✈️ Before I board my flight to the Caribbean…

In just over 48 hours, I’ll board a flight to the Caribbean—a part of the world I’m deeply connected to.

This won’t be my first time visiting Bohío, the island Haitians and Dominicans call home today.

In 1993, I traveled there as a volunteer observer for the national elections—an international effort to end military junta control and restore President Aristide’s legitimate government. I also went to accompany my then-partner on his first (and likely last) return to the country he left as an adolescent.

This will be my first time on the Dominican side of the island. If you know anything about my journey to reclaim my connection to Borikén and my heritage, it’s fitting that this trip centers around Bad Bunny’s world tour kickoff after his historic residency in Puerto Rico.

More than a vacation, this is a return to the site of first contact and a celebration of Puerto Rican pride and protest on a global stage of his (and my) choosing.

Bad Bunny isn’t just a global superstar—he’s a cultural disruptor. His music and presence challenge colonial expectations of success, masculinity, and belonging. He leads by being unapologetically himself: Puerto Rican, outspoken, deeply rooted in his identity.

In a world that rewards conformity, Bad Bunny reminds us that authenticity is liberation. His leadership invites us to expand our definition of influence—to see visibility as resistance and joy as justice.

▸ Data segment:
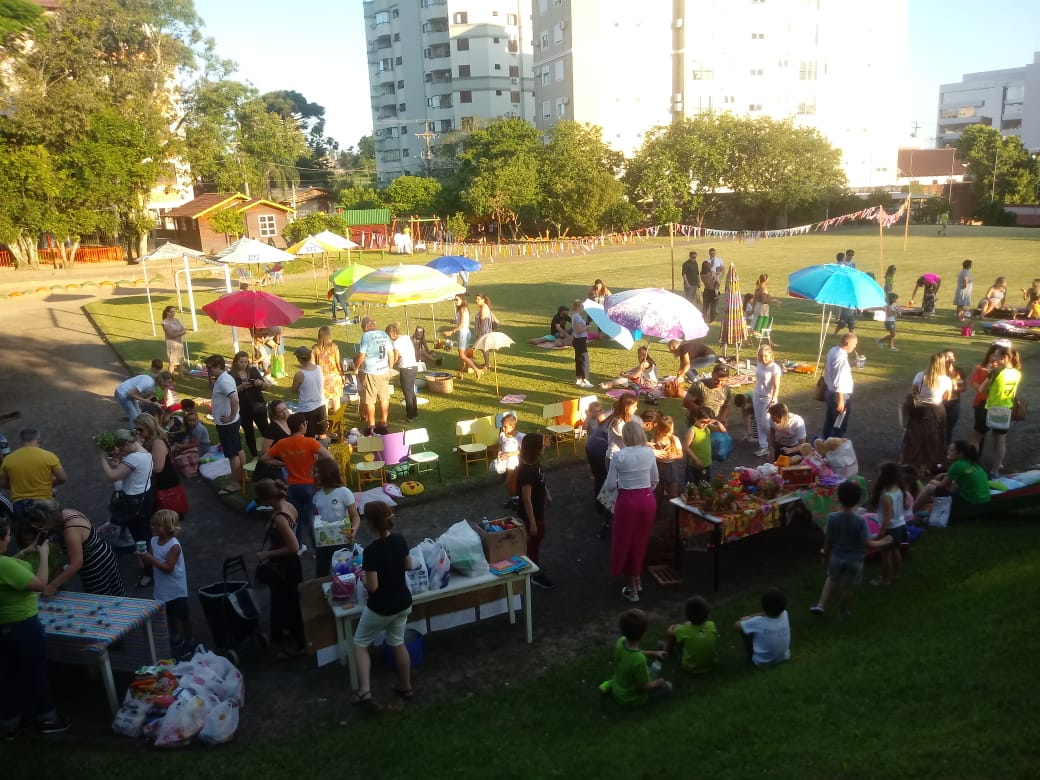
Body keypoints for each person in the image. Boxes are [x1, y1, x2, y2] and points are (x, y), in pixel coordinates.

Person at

▸ Task list:
**a)** Please write out the stretch from "In 1993, I traveled" through "as an adolescent." in the Caribbean trip post, word for word.
**b)** Carry on the Caribbean trip post from the point where it stops.
The material has no connection to the Caribbean trip post.

▸ Expected results:
**a)**
In 1993, I traveled there as a volunteer observer for the national elections—an international effort to end military junta control and restore President Aristide’s legitimate government. I also went to accompany my then-partner on his first (and likely last) return to the country he left as an adolescent.

**b)**
As I reflect on my own decades-long journey of reconnecting with my Puerto Rican heritage, I see how his example mirrors a larger truth: liberation begins when we stop performing who we think we should be and start becoming who we already are.

Too many of us have been taught that leadership means leaving parts of ourselves at the door. That success requires smoothing our edges, code-switching, assimilating, distancing ourselves from the cultures and communities that raised us—in all their complexity, rawness, and beauty.

We learn to perform a version of leadership that looks “professional” but feels hollow.

This is the opposite of authentic leadership. Real leadership doesn’t ask us to be less—it asks us to be whole. It’s not about control or perfection, but the courage to lead from our full humanity.

As I prepare to swim in the waters my ancestors canoed, visit the site of the first genocide of my peoples, climb the highest peak in the Caribbean, and be part of unabashed Boricua joy and resistance, I’m more certain than ever: our identities aren’t obstacles to effective and visionary leadership. They’re the foundation of it.

The leaders who change the world aren’t the ones who learned to fit in. They’re the ones who had the backing and support to show up as themselves.

Over the next few weeks, I’ll share reflections from this journey—stories about heritage, leadership, and what it means to lead from our authentic selves. If this speaks to you, I invite you to follow along through my newsletter and socials.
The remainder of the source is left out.